§ Exercise aim:
Every record below, from first to last: print it exactly as shown.

§ Data for this task:
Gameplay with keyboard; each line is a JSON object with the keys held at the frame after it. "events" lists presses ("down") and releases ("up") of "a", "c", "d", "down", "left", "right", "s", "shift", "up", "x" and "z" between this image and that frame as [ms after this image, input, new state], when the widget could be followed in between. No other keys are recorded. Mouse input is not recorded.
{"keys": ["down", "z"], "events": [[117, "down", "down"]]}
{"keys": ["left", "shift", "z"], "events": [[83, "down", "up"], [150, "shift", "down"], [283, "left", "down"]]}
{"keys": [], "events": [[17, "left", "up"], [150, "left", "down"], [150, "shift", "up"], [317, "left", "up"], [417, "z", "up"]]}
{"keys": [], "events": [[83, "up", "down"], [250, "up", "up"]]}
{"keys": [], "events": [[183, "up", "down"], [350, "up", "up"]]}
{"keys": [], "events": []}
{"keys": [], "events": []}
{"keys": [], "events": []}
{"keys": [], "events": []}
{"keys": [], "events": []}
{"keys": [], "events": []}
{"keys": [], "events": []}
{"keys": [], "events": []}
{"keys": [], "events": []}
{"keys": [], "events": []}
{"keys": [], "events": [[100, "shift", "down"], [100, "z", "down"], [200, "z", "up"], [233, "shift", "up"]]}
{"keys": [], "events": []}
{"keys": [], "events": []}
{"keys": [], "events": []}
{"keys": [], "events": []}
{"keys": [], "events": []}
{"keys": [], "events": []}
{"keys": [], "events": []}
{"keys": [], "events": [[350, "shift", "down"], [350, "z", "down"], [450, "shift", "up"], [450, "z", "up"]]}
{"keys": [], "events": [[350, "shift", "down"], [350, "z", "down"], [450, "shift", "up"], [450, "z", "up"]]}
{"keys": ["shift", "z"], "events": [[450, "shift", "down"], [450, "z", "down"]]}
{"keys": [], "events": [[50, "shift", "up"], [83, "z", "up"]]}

§ Answer space:
Gameplay with keyboard; each line is a JSON object with the keys held at the frame after it. "events" lists presses ("down") and releases ("up") of "a", "c", "d", "down", "left", "right", "s", "shift", "up", "x" and "z" between this image and that frame as [ms after this image, input, new state], when the widget could be followed in between. No other keys are recorded. Mouse input is not recorded.
{"keys": ["down", "z"], "events": [[117, "down", "down"]]}
{"keys": ["left", "shift", "z"], "events": [[83, "down", "up"], [150, "shift", "down"], [283, "left", "down"]]}
{"keys": [], "events": [[17, "left", "up"], [150, "left", "down"], [150, "shift", "up"], [317, "left", "up"], [417, "z", "up"]]}
{"keys": [], "events": [[83, "up", "down"], [250, "up", "up"]]}
{"keys": [], "events": [[183, "up", "down"], [350, "up", "up"]]}
{"keys": [], "events": []}
{"keys": [], "events": []}
{"keys": [], "events": []}
{"keys": [], "events": []}
{"keys": [], "events": []}
{"keys": [], "events": []}
{"keys": [], "events": []}
{"keys": [], "events": []}
{"keys": [], "events": []}
{"keys": [], "events": []}
{"keys": [], "events": [[100, "shift", "down"], [100, "z", "down"], [200, "z", "up"], [233, "shift", "up"]]}
{"keys": [], "events": []}
{"keys": [], "events": []}
{"keys": [], "events": []}
{"keys": [], "events": []}
{"keys": [], "events": []}
{"keys": [], "events": []}
{"keys": [], "events": []}
{"keys": [], "events": [[350, "shift", "down"], [350, "z", "down"], [450, "shift", "up"], [450, "z", "up"]]}
{"keys": [], "events": [[350, "shift", "down"], [350, "z", "down"], [450, "shift", "up"], [450, "z", "up"]]}
{"keys": ["shift", "z"], "events": [[450, "shift", "down"], [450, "z", "down"]]}
{"keys": [], "events": [[50, "shift", "up"], [83, "z", "up"]]}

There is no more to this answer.